Lets first look at the most obvious problem minarchy causes; it leaves the State in charge of the most important issues facing society, safety and law. Courts and police, the two areas most ripe for corruption, are left to the people that (minarchy admits) should even be trusted with delivering mail. Instead of opening up to private law and security, minarchy forgets all the pro-market sentiment it usually promotes and leaves it in the hands of the government. Private law has a rich history and deep philosophical support behind it, but instead minarchy asks us to leave that power with those that abused it in the first place. On top of that defense is left under the control of the military. I’ll grant that the State is excellent at killing people, but we’ve seen how quickly defense is distorted into imperialism and occupation. Leave defense to the State and you quickly create an incentive for war. Put simply, under minarchy, even when everything else is freed from the yoke of the State, the most important and powerful aspects of society are left to the bad guys.

This brings us to the next problem, by leaving the State in charge of law and defense, minarchy opens the door for the State to start to change the rules to give themselves more power. Look at the example of America.
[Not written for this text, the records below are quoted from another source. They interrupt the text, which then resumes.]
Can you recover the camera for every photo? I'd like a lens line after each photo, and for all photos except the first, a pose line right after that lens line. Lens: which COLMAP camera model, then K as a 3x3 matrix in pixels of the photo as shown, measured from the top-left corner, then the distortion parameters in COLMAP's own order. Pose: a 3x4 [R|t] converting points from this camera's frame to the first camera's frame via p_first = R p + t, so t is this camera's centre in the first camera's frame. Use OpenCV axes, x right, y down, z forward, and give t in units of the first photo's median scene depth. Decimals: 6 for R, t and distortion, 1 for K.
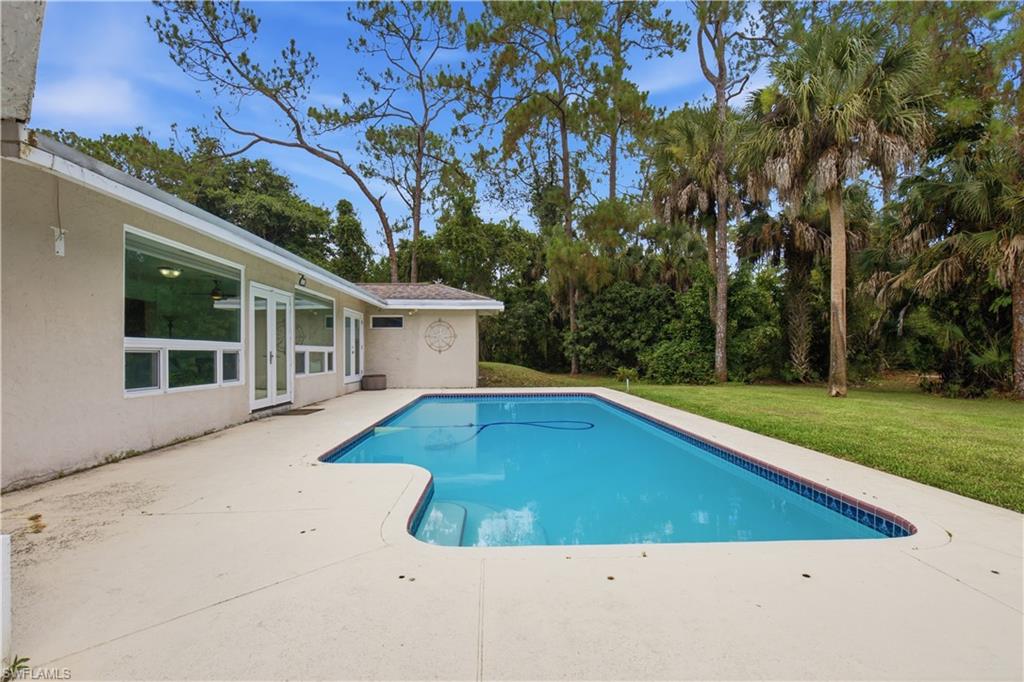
lens RADIAL K [[471.6, 0, 493.3], [0, 471.6, 350.1], [0, 0, 1]] dist [-0.000163, 0.000904]
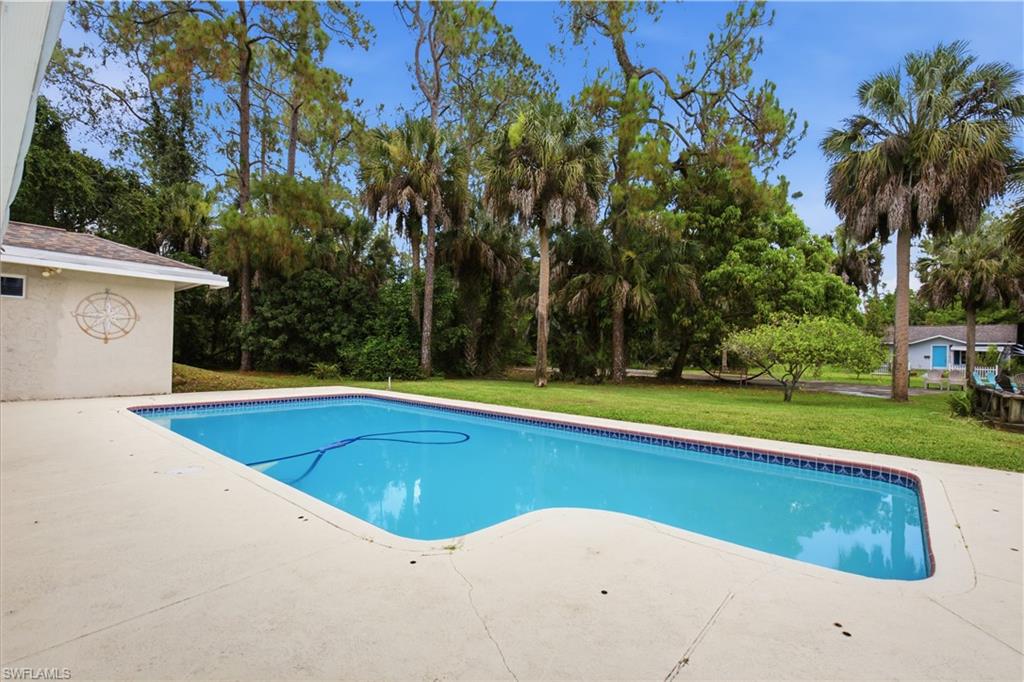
lens RADIAL K [[471.6, 0, 512.3], [0, 471.6, 342.7], [0, 0, 1]] dist [-0.000163, 0.000904]
pose [[0.678354, 0.031983, 0.734039, -0.173156], [-0.029768, 0.999428, -0.016037, 0.000556], [-0.734132, -0.010972, 0.678918, 0.124213]]
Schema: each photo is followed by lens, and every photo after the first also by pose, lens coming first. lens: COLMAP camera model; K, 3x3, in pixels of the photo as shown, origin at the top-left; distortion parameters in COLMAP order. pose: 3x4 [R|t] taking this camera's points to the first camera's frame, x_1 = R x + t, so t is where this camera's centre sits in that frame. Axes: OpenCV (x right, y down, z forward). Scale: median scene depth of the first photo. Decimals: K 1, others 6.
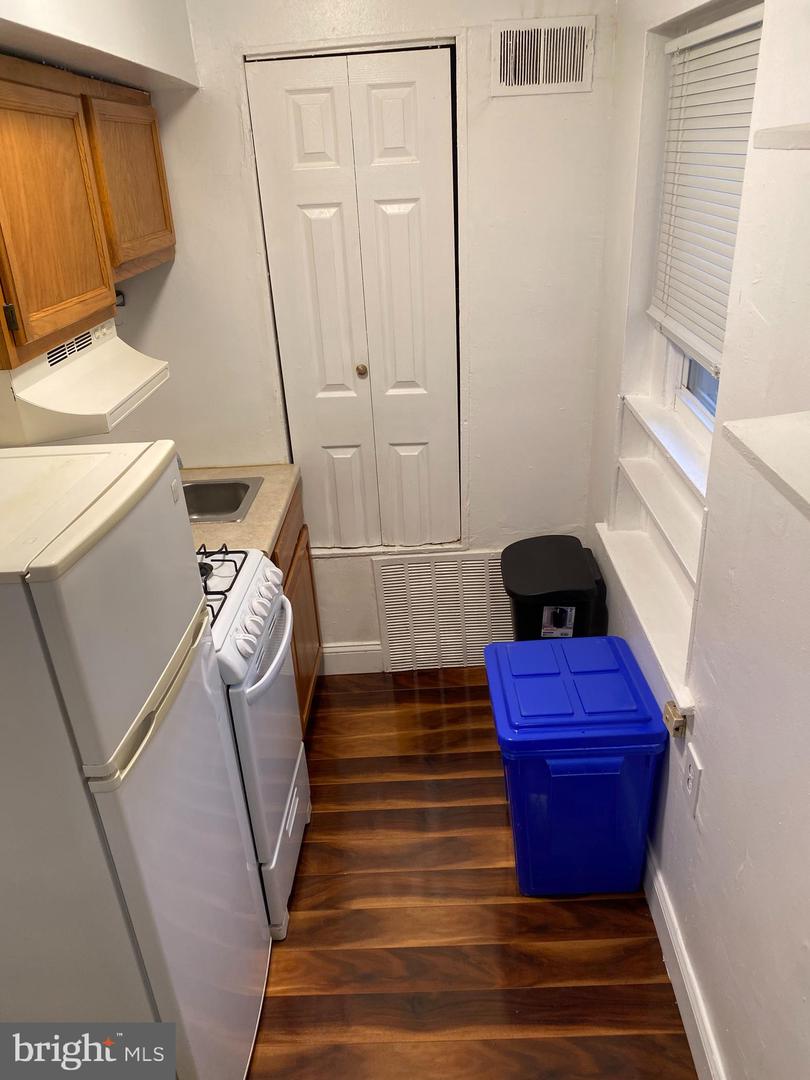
lens RADIAL K [[817.8, 0, 406.0], [0, 817.8, 555.7], [0, 0, 1]] dist [0.005394, -0.006996]
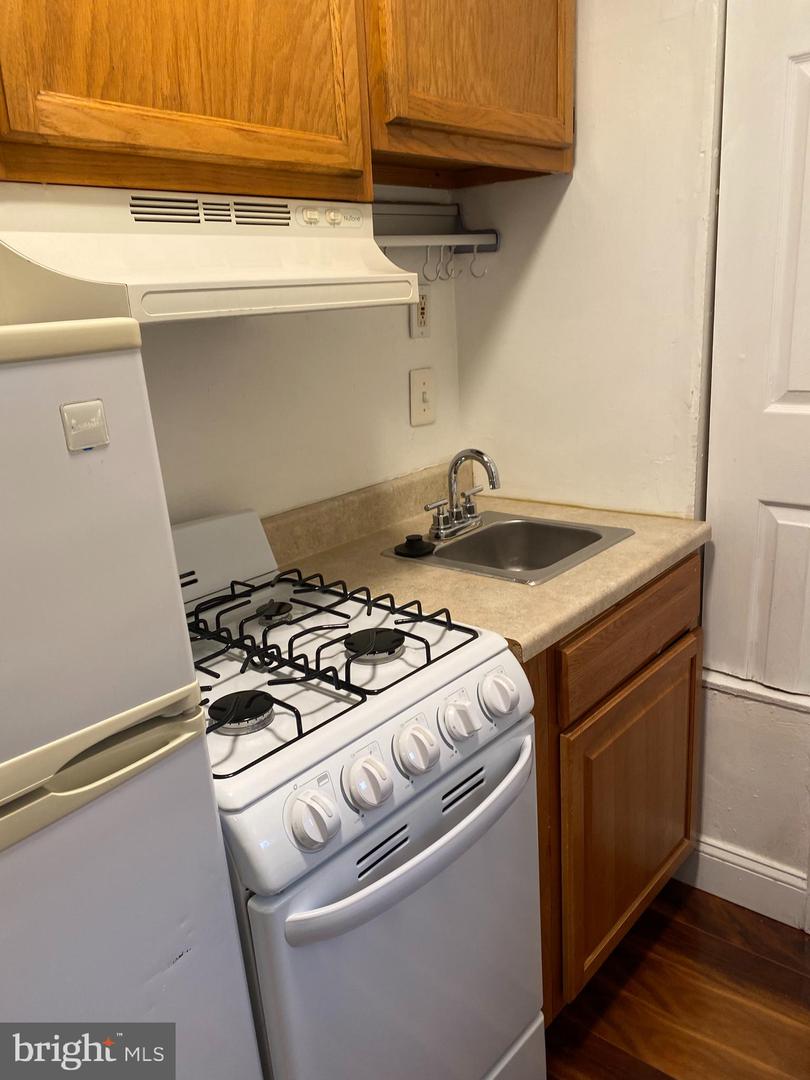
lens RADIAL K [[817.8, 0, 406.0], [0, 817.8, 555.7], [0, 0, 1]] dist [0.005394, -0.006996]
pose [[0.769632, 0.193061, -0.608600, 0.060475], [-0.256474, 0.966388, -0.017777, -0.024011], [0.584712, 0.169772, 0.793278, 0.415341]]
The founding fathers tried their damnedest to create a limited government through writing their constitution, but even before the ink had dried George Washington and his goons were attacking people to make them pay extra taxes on their whiskey. It is in the nature of the State to absorb as much power as possible, and to do so at all costs. No matter how strictly your write your new constitution, within a few hundred years the government you created will be spying on it’s people, starting wars, and telling you what you can and can’t eat. In fact, if you really look at it, the countries that started out with limited governments end up some of the largest States. Again take the example of America, from “limited government” to spying on everyone in the world within 200 years. Just imagine how quickly a new State could gain that power with today’s technology.
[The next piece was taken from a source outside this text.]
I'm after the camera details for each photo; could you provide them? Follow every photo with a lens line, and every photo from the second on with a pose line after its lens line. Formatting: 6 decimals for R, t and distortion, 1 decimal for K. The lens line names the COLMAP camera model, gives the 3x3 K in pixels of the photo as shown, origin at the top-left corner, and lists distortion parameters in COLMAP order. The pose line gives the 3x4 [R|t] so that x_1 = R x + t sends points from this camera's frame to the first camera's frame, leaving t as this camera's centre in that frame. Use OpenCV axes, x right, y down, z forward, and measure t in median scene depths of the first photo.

This isn’t just happenstance, there is a very good reason that those government that start small always grow exponentially; and that reason is the market. A small State is incapable of interfering with the market leaving it relatively free. Over time this free market starts to generate serious wealth and prosperity (that’s what freed markets do after all) and that growth ends up to be it’s demise as it alerts the State to a new area it can exploit. The larger the market grows, the more the State gets involved to get as much of the power and wealth that it can. Unfortunately, the market does such a good job at creating prosperity that when the State starts attacking it no one minds because there’s plenty to go around, and when it’s to late the State has absorbed so much power that it’s almost impossible to stop. Minarchy creates an environment where that market can grow to wonderful heights and then the State get’s it’s claws in and starts to use it to grow exponentially. Just look at the power generated by the crony relationships in the American market, all because minarchy didn’t cut out the full tumor.
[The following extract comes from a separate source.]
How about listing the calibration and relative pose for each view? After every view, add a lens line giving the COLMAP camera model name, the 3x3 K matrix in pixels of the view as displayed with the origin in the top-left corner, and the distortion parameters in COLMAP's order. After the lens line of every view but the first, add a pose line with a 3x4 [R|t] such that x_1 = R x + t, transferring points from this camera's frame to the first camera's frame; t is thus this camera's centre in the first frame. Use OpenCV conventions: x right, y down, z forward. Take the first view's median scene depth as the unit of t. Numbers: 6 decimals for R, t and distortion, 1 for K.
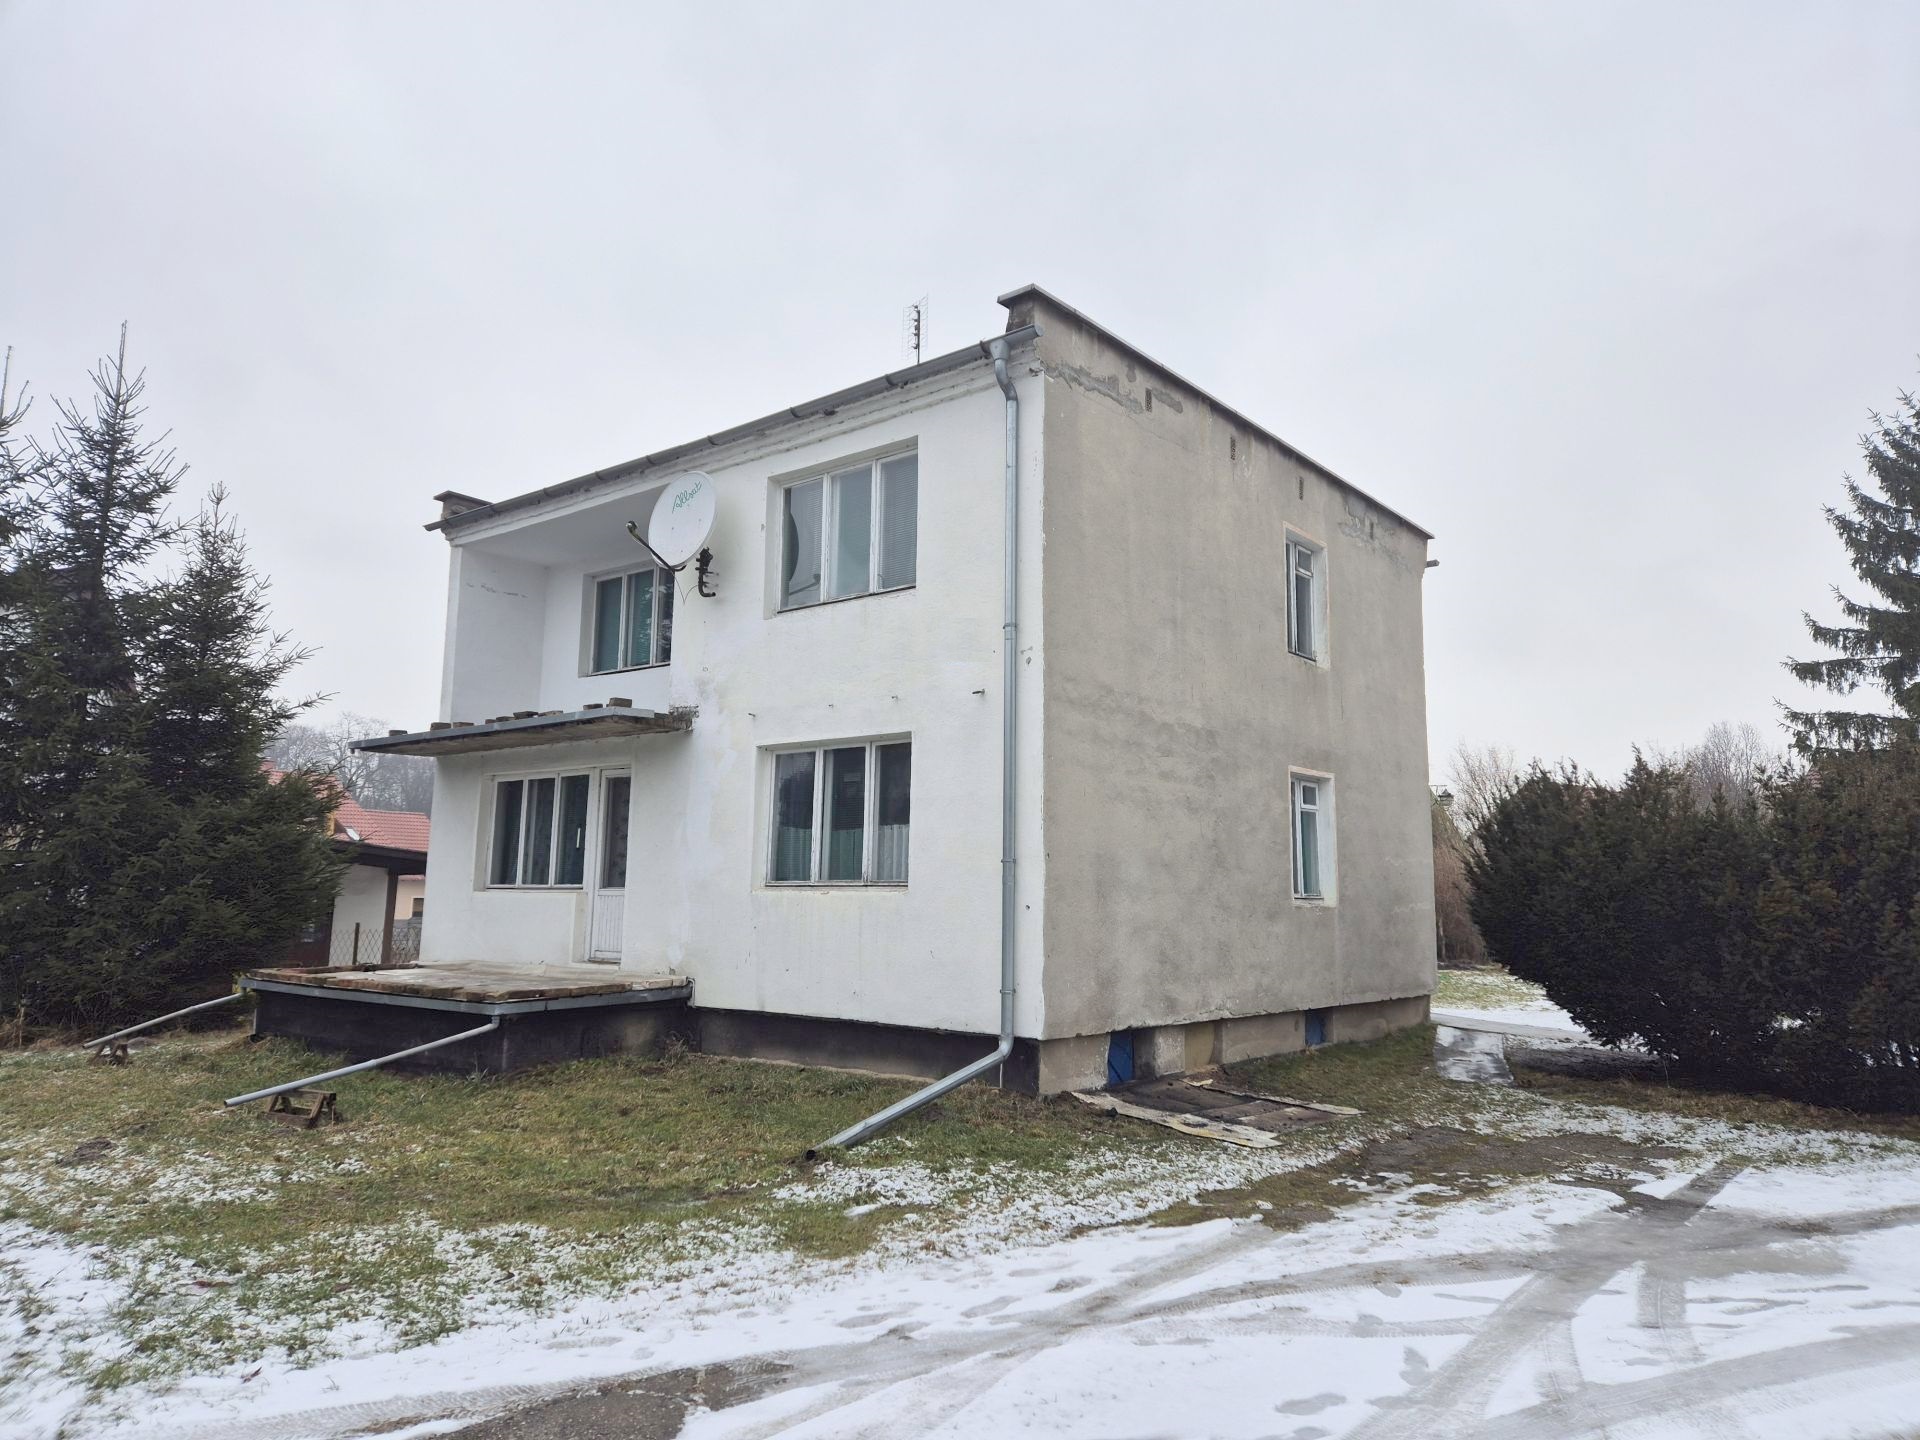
lens RADIAL K [[1279.5, 0, 972.5], [0, 1279.5, 700.5], [0, 0, 1]] dist [0.073427, -0.050866]
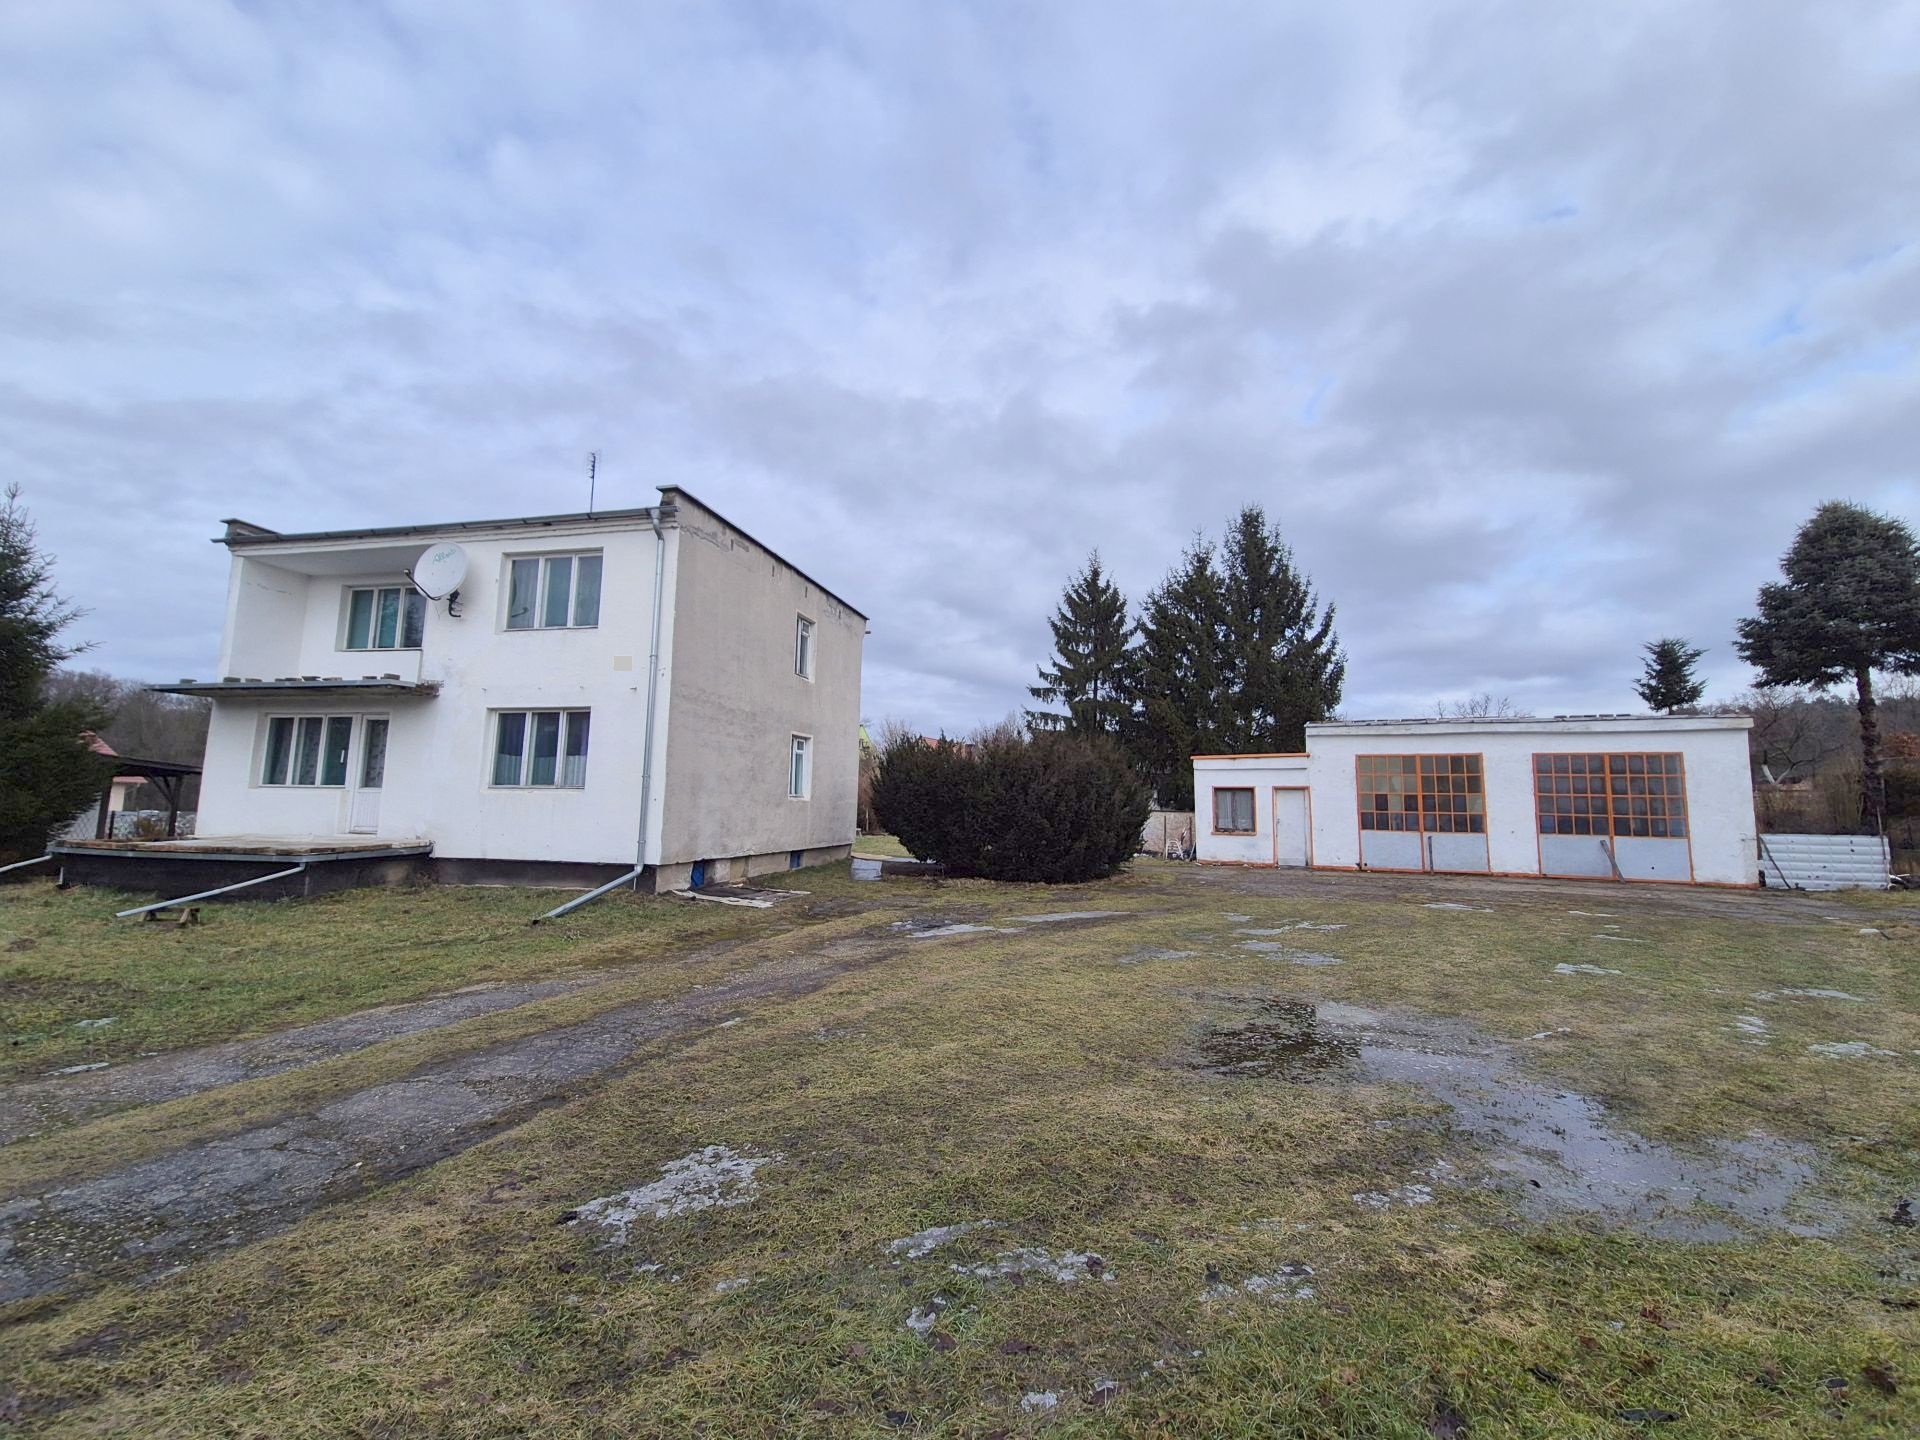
lens RADIAL K [[784.2, 0, 965.4], [0, 784.2, 713.6], [0, 0, 1]] dist [0.002270, -0.005355]
pose [[0.898575, 0.052241, 0.435699, -0.048978], [-0.069193, 0.997335, 0.023122, -0.025474], [-0.433330, -0.050924, 0.899795, -0.235434]]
The favorite rebuttal of the minarchist against anarchy is that anarchy is utopian, it’s pie in the sky. Well after reading the points made above which sounds more utopian to you? Leaving the State in charge of the most important aspects of society and crossing your finger in hopes that it doesn’t fail again, or throwing the whole damn thing out and starting fresh. Is it utopian to say that we have to eliminate the State to achieve freedom or is it utopian to say that this time they won’t abuse their power, this time it’ll work? In reality, minarchy is the most utopian position one can have, because noting is more utopian then expecting something to work for you that has failed every other time. In the words of Brad Spangler, “Anarchists are the hard-nosed realists. People who have this fixation on some ideal government, which isn’t fundamentally just a criminal gang with flags, are the starry-eyed dreamers without a firm grasp on reality.”

So ask yourself, should we leave that tumor in? Of should we cut out the whole damned thing and actually recover from the disease of the State?